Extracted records
----

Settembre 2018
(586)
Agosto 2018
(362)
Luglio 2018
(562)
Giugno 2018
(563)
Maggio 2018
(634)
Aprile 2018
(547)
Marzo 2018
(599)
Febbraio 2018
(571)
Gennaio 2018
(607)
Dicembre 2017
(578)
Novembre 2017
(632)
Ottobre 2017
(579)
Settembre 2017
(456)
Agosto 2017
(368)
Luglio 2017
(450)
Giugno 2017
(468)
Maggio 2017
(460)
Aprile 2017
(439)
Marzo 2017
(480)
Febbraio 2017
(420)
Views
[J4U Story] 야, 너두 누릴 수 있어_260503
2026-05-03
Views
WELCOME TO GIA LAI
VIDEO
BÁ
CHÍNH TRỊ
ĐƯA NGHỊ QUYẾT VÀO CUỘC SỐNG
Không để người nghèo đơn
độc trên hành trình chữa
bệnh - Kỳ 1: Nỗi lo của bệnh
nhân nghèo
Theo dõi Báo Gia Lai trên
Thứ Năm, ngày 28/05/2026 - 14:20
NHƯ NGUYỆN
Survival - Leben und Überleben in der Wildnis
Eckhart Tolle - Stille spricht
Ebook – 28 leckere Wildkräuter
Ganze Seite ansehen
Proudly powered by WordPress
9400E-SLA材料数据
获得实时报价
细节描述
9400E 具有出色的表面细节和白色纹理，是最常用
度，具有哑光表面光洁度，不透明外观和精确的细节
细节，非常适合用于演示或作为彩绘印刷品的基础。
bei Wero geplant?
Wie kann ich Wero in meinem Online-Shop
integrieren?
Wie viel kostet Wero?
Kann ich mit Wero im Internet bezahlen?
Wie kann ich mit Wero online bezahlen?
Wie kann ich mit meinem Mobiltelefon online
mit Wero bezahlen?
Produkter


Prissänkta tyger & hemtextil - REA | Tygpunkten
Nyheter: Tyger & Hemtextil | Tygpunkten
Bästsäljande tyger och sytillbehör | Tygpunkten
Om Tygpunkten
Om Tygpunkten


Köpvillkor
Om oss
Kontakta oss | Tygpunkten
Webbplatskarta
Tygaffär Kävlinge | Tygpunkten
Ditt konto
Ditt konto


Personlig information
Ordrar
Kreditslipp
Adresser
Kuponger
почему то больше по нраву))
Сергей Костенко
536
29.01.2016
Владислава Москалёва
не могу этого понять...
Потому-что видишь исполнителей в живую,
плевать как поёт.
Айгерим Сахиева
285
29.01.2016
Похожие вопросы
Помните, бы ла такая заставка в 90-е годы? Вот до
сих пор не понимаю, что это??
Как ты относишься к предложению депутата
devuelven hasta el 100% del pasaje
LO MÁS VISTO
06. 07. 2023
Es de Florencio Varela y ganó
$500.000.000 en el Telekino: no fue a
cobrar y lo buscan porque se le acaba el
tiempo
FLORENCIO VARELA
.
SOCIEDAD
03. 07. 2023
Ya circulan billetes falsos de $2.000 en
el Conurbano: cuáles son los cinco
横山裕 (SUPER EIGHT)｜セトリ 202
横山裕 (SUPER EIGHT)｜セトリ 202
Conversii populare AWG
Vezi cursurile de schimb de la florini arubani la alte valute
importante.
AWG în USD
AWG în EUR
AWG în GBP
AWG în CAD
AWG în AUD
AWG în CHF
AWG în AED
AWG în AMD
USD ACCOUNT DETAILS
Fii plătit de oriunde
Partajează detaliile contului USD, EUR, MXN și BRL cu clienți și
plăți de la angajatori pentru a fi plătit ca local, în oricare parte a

----

TASK DESCRIPTION:
Copy the records out again word for word.

EXPECTED ANSWER:
Settembre 2018
(586)
Agosto 2018
(362)
Luglio 2018
(562)
Giugno 2018
(563)
Maggio 2018
(634)
Aprile 2018
(547)
Marzo 2018
(599)
Febbraio 2018
(571)
Gennaio 2018
(607)
Dicembre 2017
(578)
Novembre 2017
(632)
Ottobre 2017
(579)
Settembre 2017
(456)
Agosto 2017
(368)
Luglio 2017
(450)
Giugno 2017
(468)
Maggio 2017
(460)
Aprile 2017
(439)
Marzo 2017
(480)
Febbraio 2017
(420)
Views
[J4U Story] 야, 너두 누릴 수 있어_260503
2026-05-03
Views
WELCOME TO GIA LAI
VIDEO
BÁ
CHÍNH TRỊ
ĐƯA NGHỊ QUYẾT VÀO CUỘC SỐNG
Không để người nghèo đơn
độc trên hành trình chữa
bệnh - Kỳ 1: Nỗi lo của bệnh
nhân nghèo
Theo dõi Báo Gia Lai trên
Thứ Năm, ngày 28/05/2026 - 14:20
NHƯ NGUYỆN
Survival - Leben und Überleben in der Wildnis
Eckhart Tolle - Stille spricht
Ebook – 28 leckere Wildkräuter
Ganze Seite ansehen
Proudly powered by WordPress
9400E-SLA材料数据
获得实时报价
细节描述
9400E 具有出色的表面细节和白色纹理，是最常用
度，具有哑光表面光洁度，不透明外观和精确的细节
细节，非常适合用于演示或作为彩绘印刷品的基础。
bei Wero geplant?
Wie kann ich Wero in meinem Online-Shop
integrieren?
Wie viel kostet Wero?
Kann ich mit Wero im Internet bezahlen?
Wie kann ich mit Wero online bezahlen?
Wie kann ich mit meinem Mobiltelefon online
mit Wero bezahlen?
Produkter


Prissänkta tyger & hemtextil - REA | Tygpunkten
Nyheter: Tyger & Hemtextil | Tygpunkten
Bästsäljande tyger och sytillbehör | Tygpunkten
Om Tygpunkten
Om Tygpunkten


Köpvillkor
Om oss
Kontakta oss | Tygpunkten
Webbplatskarta
Tygaffär Kävlinge | Tygpunkten
Ditt konto
Ditt konto


Personlig information
Ordrar
Kreditslipp
Adresser
Kuponger
почему то больше по нраву))
Сергей Костенко
536
29.01.2016
Владислава Москалёва
не могу этого понять...
Потому-что видишь исполнителей в живую,
плевать как поёт.
Айгерим Сахиева
285
29.01.2016
Похожие вопросы
Помните, бы ла такая заставка в 90-е годы? Вот до
сих пор не понимаю, что это??
Как ты относишься к предложению депутата
devuelven hasta el 100% del pasaje
LO MÁS VISTO
06. 07. 2023
Es de Florencio Varela y ganó
$500.000.000 en el Telekino: no fue a
cobrar y lo buscan porque se le acaba el
tiempo
FLORENCIO VARELA
.
SOCIEDAD
03. 07. 2023
Ya circulan billetes falsos de $2.000 en
el Conurbano: cuáles son los cinco
横山裕 (SUPER EIGHT)｜セトリ 202
横山裕 (SUPER EIGHT)｜セトリ 202
Conversii populare AWG
Vezi cursurile de schimb de la florini arubani la alte valute
importante.
AWG în USD
AWG în EUR
AWG în GBP
AWG în CAD
AWG în AUD
AWG în CHF
AWG în AED
AWG în AMD
USD ACCOUNT DETAILS
Fii plătit de oriunde
Partajează detaliile contului USD, EUR, MXN și BRL cu clienți și
plăți de la angajatori pentru a fi plătit ca local, în oricare parte a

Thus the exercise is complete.